== Segment start ==
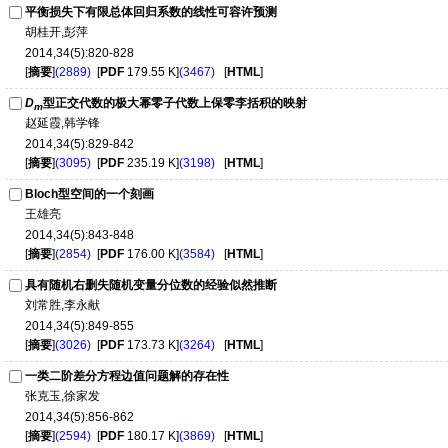
平衡损失下有限总体回归系数的线性可容许预测
胡桂开,彭萍
2014,34(5):820-828
[
摘要
]
(2889)
[
PDF
179.55 K]
(3467)
[
HTML
]
D
型正交代数的极大幂零子代数上保零李括积的映射
m
赵延霞,韩学锋
2014,34(5):829-842
[
摘要
]
(3095)
[
PDF
235.19 K]
(3198)
[
HTML
]
Bloch型空间的一个刻画
王雄亮
2014,34(5):843-848
[
摘要
]
(2854)
[
PDF
176.00 K]
(3584)
[
HTML
]
具有随机右删失随机变量分位数的经验似然推断
刘常胜,李永献
2014,34(5):849-855
[
摘要
]
(3026)
[
PDF
173.73 K]
(3264)
[
HTML
]
一类二阶差分方程边值问题解的存在性
张克玉,徐家发
2014,34(5):856-862
[
摘要
]
(2594)
[
PDF
180.17 K]
(3869)
[
HTML
]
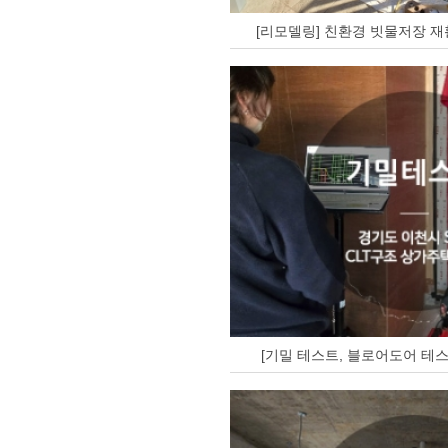
[리모델링] 친환경 빗물저장 재
[기밀 테스트, 블로어도어 테스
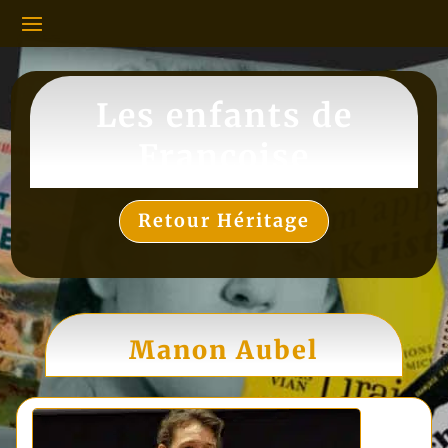
Les enfants de
Françoise
Retour Héritage
Manon Aubel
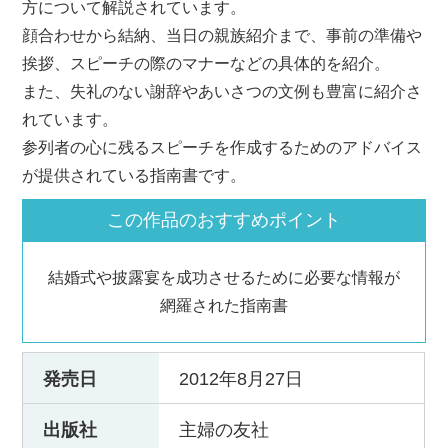
方について解説されています。
顔合わせから結納、当日の親族紹介まで、事前の準備や
挨拶、スピーチの際のマナーなどの具体的を紹介。
また、失礼のない謝辞やあいさつの文例も豊富に紹介さ
れています。
参列者の心に残るスピーチを作成するためのアドバイス
が提供されている指南書です。
この作品のおすすめポイント
結婚式や披露宴を成功させるために必要な情報が
網羅された指南書
発売日
2012年8月27日
出版社
主婦の友社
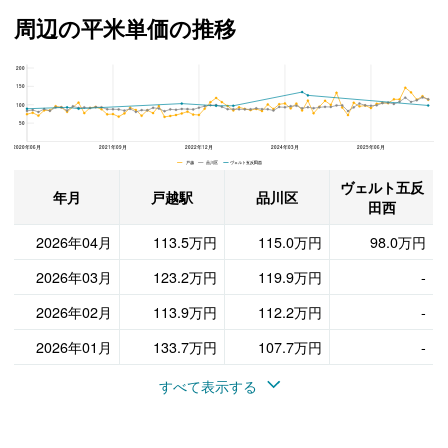
周辺の平米単価の推移
200
ヴェルト五反田西、品川区と戸越駅の周辺の平米単価の推移
150
100
50
2020年06月
2021年09月
2022年12月
2024年03月
2025年06月
戸越 品川区 ヴェルト五反田西
ヴェルト五反
年月
戸越駅
品川区
田西
2026年04月
113.5万円
115.0万円
98.0万円
2026年03月
123.2万円
119.9万円
-
2026年02月
113.9万円
112.2万円
-
2026年01月
133.7万円
107.7万円
-
すべて表示する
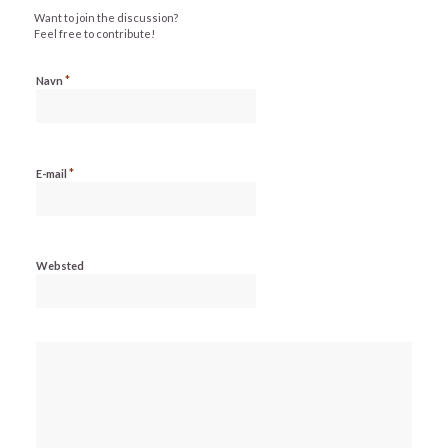
Want to join the discussion?
Feel free to contribute!
*
Navn
*
E-mail
Websted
== Segment end ==
— Task requirements —
The answer must consist of every line above that holds the string "ヴェルト五反田西", copied exactly.

— Response —
ヴェルト五反田西、品川区と戸越駅の周辺の平米単価の推移
戸越 品川区 ヴェルト五反田西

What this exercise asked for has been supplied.